尚弈看着那一抹倩影,心中突的察觉道一抹放松。想了想,他穿上外衫出门,回来时手中多了一扇铜镜。
很简单的铜镜,镜片周围勾勒一圈花纹。铜镜老旧,那圈花纹已看不出原本模样。
谢狸起身拍拍手,取了一个枕头放在棉被上。方才问:“哪儿来的,这军营中应当没几个女的。”
这支军队一路从西递行军至此,行军紧迫,战事频繁。按谢狸的观察,军中并无军妓。
“还是有女的,在后厨帮忙,给你。”
几个月的行军,他的肤色变深,早不见初遇时的白皙。谢狸看着他略显粗粝的大手,手上是与他肤色相近的铜镜,心中忽的划过一丝异样。
“你从她们那抢的?”
“不是,我说要一面镜子,一个大娘主动给的。”
这和抢有什么区别,要不是你是将军,别人会主动给你镜子。谢狸心中腹议,想着一个大男人跑女人堆里去要镜子多少有丝好笑。
她将镜子接过,放在一旁的木桌上。
“其实我用不着,我想着以女子身份在军营多是不便,我想做男装打扮。

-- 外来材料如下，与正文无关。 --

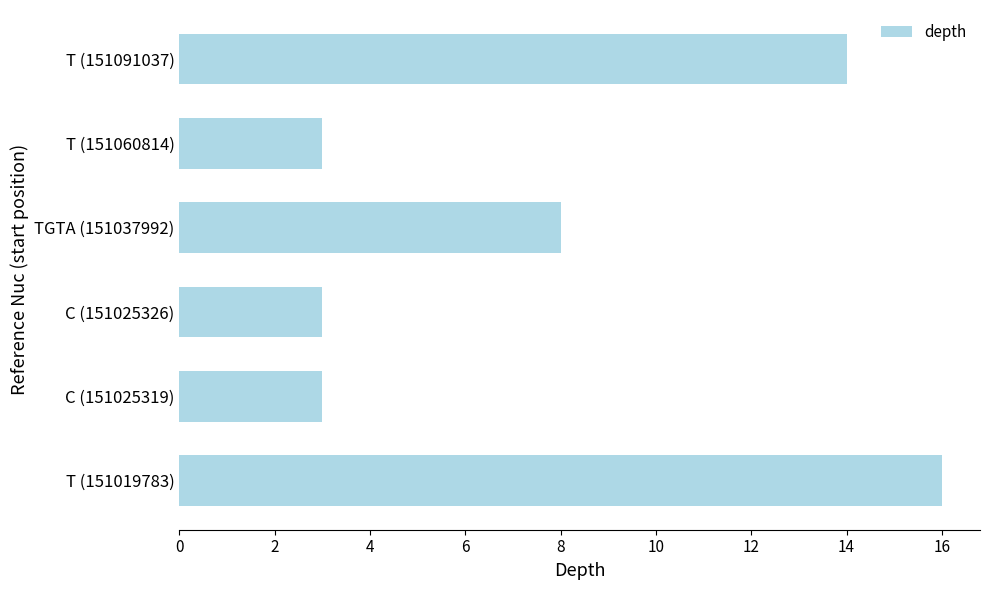

What is the average value?

8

”
“男装打扮?”尚弈嗤声一笑,轻轻环住谢狸腰腹。
谢狸没有动,只听得他醇厚的声音在耳边响起,“你以为这军营的男人都是吃素的,男的女的还分不清。再者说,要是你男装打扮,我和你住一起不成断袖了。”
他说着轻轻的笑了起来,大手轻轻捏着谢狸腰腹处的软肉揉了揉。
“你身上就没几量肉了。”
谢狸扳开他手,到了床沿边脱鞋睡觉。
尚弈左右瞧了瞧,道:“我明日命人送个屏风来,该遮挡的地方遮挡一下。”
“明日不是要行军吗?”
“这又没冲突,你跟着我,该有的东西还是要有的。”他掀开附在谢狸身上的被子,伸手又去捏谢狸的脸颊。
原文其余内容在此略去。